** What is needed **
I would like you to output every record below exactly, apart from the pictures.
■ ■ ■ ■
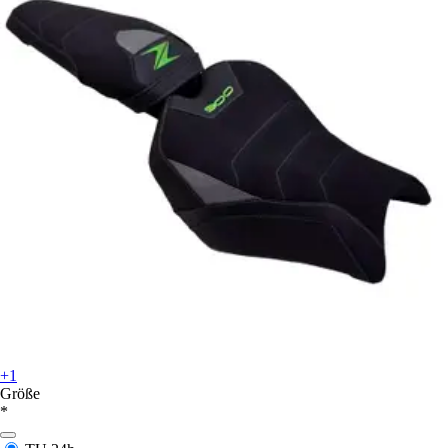
+1
Größe
*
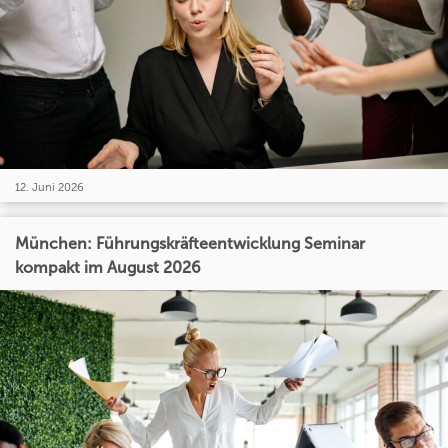
12. Juni 2026
München: Führungskräfteentwicklung Seminar
kompakt im August 2026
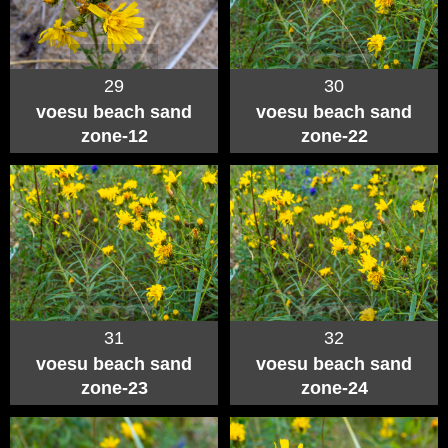
29
30
voesu beach sand
voesu beach sand
zone-12
zone-22
31
32
voesu beach sand
voesu beach sand
zone-23
zone-24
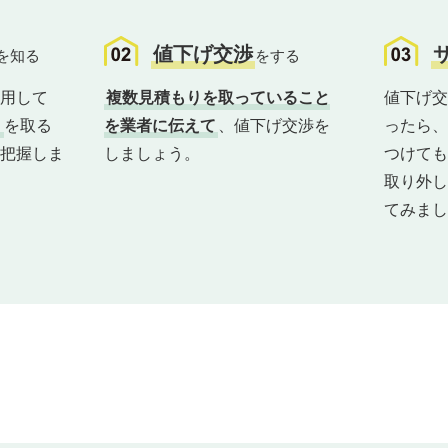
値下げ交渉
を知る
をする
用して
複数見積もりを取っていること
値下げ交
り
を取る
を業者に伝えて
、値下げ交渉を
ったら、
把握しま
しましょう。
つけても
取り外し
てみまし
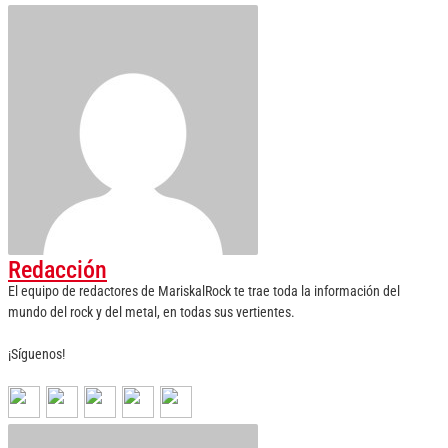
Redacción
El equipo de redactores de MariskalRock te trae toda la información del
mundo del rock y del metal, en todas sus vertientes.
¡Síguenos!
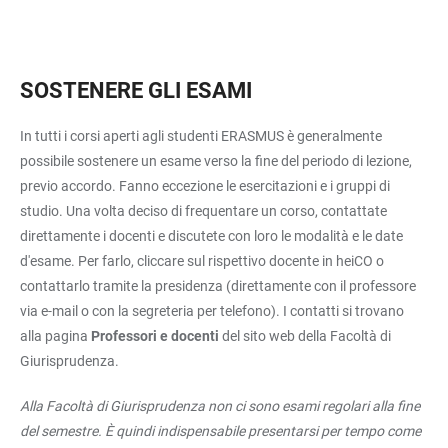
SOSTENERE GLI ESAMI
In tutti i corsi aperti agli studenti ERASMUS è generalmente
possibile sostenere un esame verso la fine del periodo di lezione,
previo accordo. Fanno eccezione le esercitazioni e i gruppi di
studio. Una volta deciso di frequentare un corso, contattate
direttamente i docenti e discutete con loro le modalità e le date
d'esame. Per farlo, cliccare sul rispettivo docente in heiCO o
contattarlo tramite la presidenza (direttamente con il professore
via e-mail o con la segreteria per telefono). I contatti si trovano
alla pagina
Professori e docenti
del sito web della Facoltà di
Giurisprudenza.
Alla Facoltà di Giurisprudenza non ci sono esami regolari alla fine
del semestre. È quindi indispensabile presentarsi per tempo come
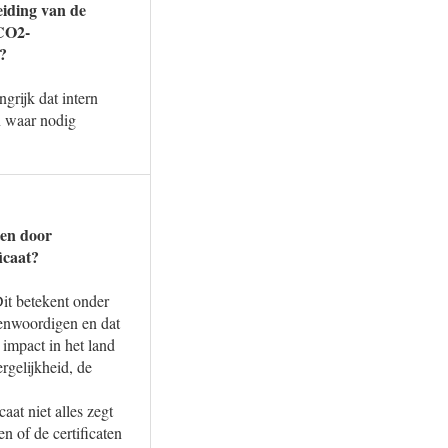
eiding van de
 CO2-
?
grijk dat intern
n waar nodig
ten door
icaat?
Dit betekent onder
egenwoordigen en dat
 impact in het land
rgelijkheid, de
at niet alles zegt
en of de certificaten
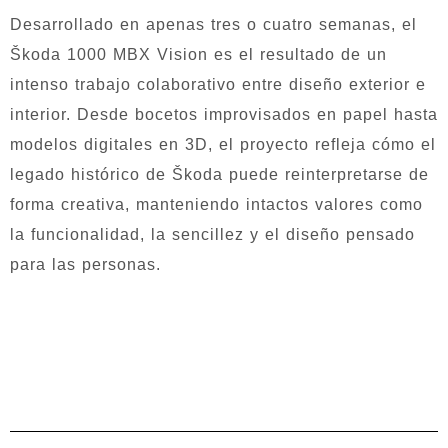
Desarrollado en apenas tres o cuatro semanas, el
Škoda 1000 MBX Vision es el resultado de un
intenso trabajo colaborativo entre diseño exterior e
interior. Desde bocetos improvisados en papel hasta
modelos digitales en 3D, el proyecto refleja cómo el
legado histórico de Škoda puede reinterpretarse de
forma creativa, manteniendo intactos valores como
la funcionalidad, la sencillez y el diseño pensado
para las personas.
■ ■ ■ ■
** Written answer **
+1
Größe
*
12. Juni 2026
München: Führungskräfteentwicklung Seminar
kompakt im August 2026
29
30
voesu beach sand
voesu beach sand
zone-12
zone-22
31
32
voesu beach sand
voesu beach sand
zone-23
zone-24
値下げ交渉
を知る
をする
用して
複数見積もりを取っていること
値下げ交
り
を取る
を業者に伝えて
、値下げ交渉を
ったら、
把握しま
しましょう。
つけても
取り外し
てみまし
Redacción
El equipo de redactores de MariskalRock te trae toda la información del
mundo del rock y del metal, en todas sus vertientes.
¡Síguenos!
SOSTENERE GLI ESAMI
In tutti i corsi aperti agli studenti ERASMUS è generalmente
possibile sostenere un esame verso la fine del periodo di lezione,
previo accordo. Fanno eccezione le esercitazioni e i gruppi di
studio. Una volta deciso di frequentare un corso, contattate
direttamente i docenti e discutete con loro le modalità e le date
d'esame. Per farlo, cliccare sul rispettivo docente in heiCO o
contattarlo tramite la presidenza (direttamente con il professore
via e-mail o con la segreteria per telefono). I contatti si trovano
alla pagina
Professori e docenti
del sito web della Facoltà di
Giurisprudenza.
Alla Facoltà di Giurisprudenza non ci sono esami regolari alla fine
del semestre. È quindi indispensabile presentarsi per tempo come
eiding van de
 CO2-
?
grijk dat intern
n waar nodig
ten door
icaat?
Dit betekent onder
egenwoordigen en dat
 impact in het land
rgelijkheid, de
at niet alles zegt
en of de certificaten
Desarrollado en apenas tres o cuatro semanas, el
Škoda 1000 MBX Vision es el resultado de un
intenso trabajo colaborativo entre diseño exterior e
interior. Desde bocetos improvisados en papel hasta
modelos digitales en 3D, el proyecto refleja cómo el
legado histórico de Škoda puede reinterpretarse de
forma creativa, manteniendo intactos valores como
la funcionalidad, la sencillez y el diseño pensado
para las personas.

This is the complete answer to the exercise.